**Prompt A:** Can you repeat the passage of the Patient Sounds mixtape review word for word, starting with "A Closer Listen" and going on through "doing it inwardly."?
**Prompt B:** How would the Patient Sounds mixtape review go on from where it stops? Write its next part.

**Excerpt to read:**
[Start of section]
Patient Sounds - STILL, waiting

A Closer Listen

“We’re still waiting, we’re still waiting, we’re still waiting, we’re still waiting …” This children’s chant launches the amusing new mixtape from Patient Sounds.  “We’re waiting for everything,” they sing as a music box chimes over their boredom.  We’ve all been there.  Even if we’re too old to whine out loud, we’re still doing it inwardly.

Just look at that cover.  That was me last week in the auto repair shop.  But it might have been you at the doctor’s office, at the deli, or even at home, waiting for a page to load, a plumber to arrive, the power to come back on.  As Tom Petty sings, “The waiting is the hardest part.”  This collage was “specifically engineered to accompany & enrich indeterminate waiting.”  And it certainly makes the time go faster.  Dozens of artists appear, representing the Patient Sounds roster and more:  Naps, M. Sage, Lake Mary, Hakobune, Francesco Covarino and more.  There’s a chart to tell them apart, which helps a lot when the turnover is approximately one artist each minute.  The timbres range from ambient to drone, with numerous electronic textures folded in; but the draw is the variety of samples: plates and dishes, the morning commuter train, a crying baby.  We feel your pain.
[End of section]
**Input data:**
[Start of section]
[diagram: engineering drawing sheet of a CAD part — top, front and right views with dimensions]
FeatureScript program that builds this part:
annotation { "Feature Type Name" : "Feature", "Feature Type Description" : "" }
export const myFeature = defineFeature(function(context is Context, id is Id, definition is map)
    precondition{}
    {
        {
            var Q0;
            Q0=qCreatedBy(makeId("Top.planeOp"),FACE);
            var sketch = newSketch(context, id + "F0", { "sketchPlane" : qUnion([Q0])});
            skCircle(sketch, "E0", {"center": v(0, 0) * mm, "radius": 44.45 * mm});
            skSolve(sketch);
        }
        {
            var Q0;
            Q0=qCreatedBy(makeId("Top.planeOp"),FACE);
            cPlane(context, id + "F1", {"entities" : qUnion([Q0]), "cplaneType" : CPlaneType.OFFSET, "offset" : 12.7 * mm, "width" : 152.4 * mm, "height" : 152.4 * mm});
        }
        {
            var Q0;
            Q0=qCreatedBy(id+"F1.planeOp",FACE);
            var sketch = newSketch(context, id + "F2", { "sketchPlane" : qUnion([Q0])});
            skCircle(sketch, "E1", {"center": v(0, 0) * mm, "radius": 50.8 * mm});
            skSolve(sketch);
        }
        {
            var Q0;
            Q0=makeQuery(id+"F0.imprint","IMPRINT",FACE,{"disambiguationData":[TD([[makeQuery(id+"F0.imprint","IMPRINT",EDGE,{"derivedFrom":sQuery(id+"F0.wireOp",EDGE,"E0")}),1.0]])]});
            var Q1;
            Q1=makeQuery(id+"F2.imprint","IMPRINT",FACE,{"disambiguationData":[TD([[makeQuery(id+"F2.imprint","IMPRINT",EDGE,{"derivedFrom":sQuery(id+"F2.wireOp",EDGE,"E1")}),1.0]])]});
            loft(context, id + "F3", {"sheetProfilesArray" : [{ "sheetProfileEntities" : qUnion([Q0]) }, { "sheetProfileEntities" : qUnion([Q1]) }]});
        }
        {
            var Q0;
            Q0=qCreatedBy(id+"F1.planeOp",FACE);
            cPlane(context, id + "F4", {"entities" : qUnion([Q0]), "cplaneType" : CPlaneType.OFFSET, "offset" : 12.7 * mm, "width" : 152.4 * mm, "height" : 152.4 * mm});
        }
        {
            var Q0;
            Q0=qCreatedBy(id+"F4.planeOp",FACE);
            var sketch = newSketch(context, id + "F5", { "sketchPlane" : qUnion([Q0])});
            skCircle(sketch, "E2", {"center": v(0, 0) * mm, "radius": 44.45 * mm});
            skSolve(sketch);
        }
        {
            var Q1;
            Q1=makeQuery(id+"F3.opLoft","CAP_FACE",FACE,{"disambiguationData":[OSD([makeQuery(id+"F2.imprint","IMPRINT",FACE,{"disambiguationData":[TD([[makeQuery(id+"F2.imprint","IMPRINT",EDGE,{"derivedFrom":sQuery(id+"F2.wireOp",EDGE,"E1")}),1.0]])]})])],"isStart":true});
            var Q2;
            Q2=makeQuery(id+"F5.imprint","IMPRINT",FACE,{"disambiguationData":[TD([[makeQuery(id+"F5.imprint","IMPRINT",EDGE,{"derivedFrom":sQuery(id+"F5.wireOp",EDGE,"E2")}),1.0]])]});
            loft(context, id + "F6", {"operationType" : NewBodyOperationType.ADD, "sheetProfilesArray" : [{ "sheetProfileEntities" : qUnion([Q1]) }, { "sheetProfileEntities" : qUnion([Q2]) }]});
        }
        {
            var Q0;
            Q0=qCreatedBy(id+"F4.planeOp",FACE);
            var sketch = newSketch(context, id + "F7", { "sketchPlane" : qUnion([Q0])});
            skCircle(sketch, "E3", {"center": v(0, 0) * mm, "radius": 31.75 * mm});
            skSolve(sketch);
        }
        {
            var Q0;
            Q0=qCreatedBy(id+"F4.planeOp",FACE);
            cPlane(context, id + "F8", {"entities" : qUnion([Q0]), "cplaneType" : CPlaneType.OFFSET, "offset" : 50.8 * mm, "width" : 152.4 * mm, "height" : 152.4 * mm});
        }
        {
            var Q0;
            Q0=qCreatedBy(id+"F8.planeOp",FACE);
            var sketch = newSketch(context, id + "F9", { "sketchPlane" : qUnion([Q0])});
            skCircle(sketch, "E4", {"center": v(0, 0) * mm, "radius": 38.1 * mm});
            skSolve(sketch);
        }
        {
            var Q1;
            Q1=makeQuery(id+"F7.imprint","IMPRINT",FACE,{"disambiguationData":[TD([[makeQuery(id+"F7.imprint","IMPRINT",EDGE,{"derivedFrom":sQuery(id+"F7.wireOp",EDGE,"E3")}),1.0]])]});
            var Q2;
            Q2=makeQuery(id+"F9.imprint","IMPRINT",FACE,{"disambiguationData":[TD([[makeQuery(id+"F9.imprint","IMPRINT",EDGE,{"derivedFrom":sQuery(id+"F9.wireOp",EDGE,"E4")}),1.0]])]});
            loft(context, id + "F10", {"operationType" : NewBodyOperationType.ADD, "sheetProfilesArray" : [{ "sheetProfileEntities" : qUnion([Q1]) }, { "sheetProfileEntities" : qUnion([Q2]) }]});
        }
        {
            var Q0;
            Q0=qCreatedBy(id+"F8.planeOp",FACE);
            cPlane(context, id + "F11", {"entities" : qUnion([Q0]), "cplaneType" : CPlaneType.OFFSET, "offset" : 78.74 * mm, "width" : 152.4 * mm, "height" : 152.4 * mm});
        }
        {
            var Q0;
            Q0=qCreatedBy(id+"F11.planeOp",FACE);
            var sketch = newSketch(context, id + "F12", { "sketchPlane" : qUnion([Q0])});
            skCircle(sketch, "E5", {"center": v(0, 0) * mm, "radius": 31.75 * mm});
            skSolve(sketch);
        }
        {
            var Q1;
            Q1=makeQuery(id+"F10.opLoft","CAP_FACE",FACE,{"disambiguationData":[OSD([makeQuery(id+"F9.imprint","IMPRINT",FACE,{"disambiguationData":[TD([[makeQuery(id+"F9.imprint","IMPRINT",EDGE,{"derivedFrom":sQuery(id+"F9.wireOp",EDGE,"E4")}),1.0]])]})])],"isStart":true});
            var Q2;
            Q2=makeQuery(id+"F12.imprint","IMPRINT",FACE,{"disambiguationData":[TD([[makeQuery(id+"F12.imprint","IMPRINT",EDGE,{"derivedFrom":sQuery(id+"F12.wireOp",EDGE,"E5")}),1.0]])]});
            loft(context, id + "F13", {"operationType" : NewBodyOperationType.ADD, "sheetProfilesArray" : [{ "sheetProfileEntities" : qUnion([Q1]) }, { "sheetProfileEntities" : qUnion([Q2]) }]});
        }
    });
[End of section]
**Answer box A:**
A Closer Listen

“We’re still waiting, we’re still waiting, we’re still waiting, we’re still waiting …” This children’s chant launches the amusing new mixtape from Patient Sounds.  “We’re waiting for everything,” they sing as a music box chimes over their boredom.  We’ve all been there.  Even if we’re too old to whine out loud, we’re still doing it inwardly.

**Answer box B:**
There’s another kind of pain here as well:  the pain of saying goodbye.  This is the last Patient Sounds sampler.  At the end of their tenth anniversary, the label will be closing its doors.  Over the past decade, they’ve treated us to amazing albums from artists including Cinchel, Petrels, Glassine and Ian William Craig, to name a few.  It’s been a great ride.  But it’s also been a tough time for the industry, especially when it comes to cassettes, which produce a sense of nostalgia that is unfortunately greater than its overall sales.  This bittersweet disc ~ the final sampler before a closing trio of tapes ~ is the epitome of patience, confronted by its opposite.  If anything, Patient Sounds taught us to listen slowly, and now the Chicago label will practice what it has preached by riding slowly into the sunset.

We love the trombone in the 18th minute, followed by the field recordings and mournful strings of the 20th.  A Mukqs track folds into a cappella singing from Warm Anna.  We’re reminded of “Casey at the Bat.”  Birds are squaring.  Children are playing.  But in Chicago, the curtains are being taken down.  The office is being scrubbed, the last acoustic troubadour playing in the hallway.  What begins as amusement ends as elegy.  For all the talk about waiting, the time has gone too fast.

M. Sage writes, “As it is August, we are entering in the last days of our last summer as a label, and the first days of our last autumn.  So many firsts and lasts here at the end of our run.  Every thing feels momentous, like every grain of sand is a gold brick.”  Want to say farewell, thank you, best wishes?  There’s a concert tonight if you’re in town (where you can score a free CD!) and lots of tapes in the warehouse waiting like wide-eyed animals for someone to take them home.  (Richard Allen)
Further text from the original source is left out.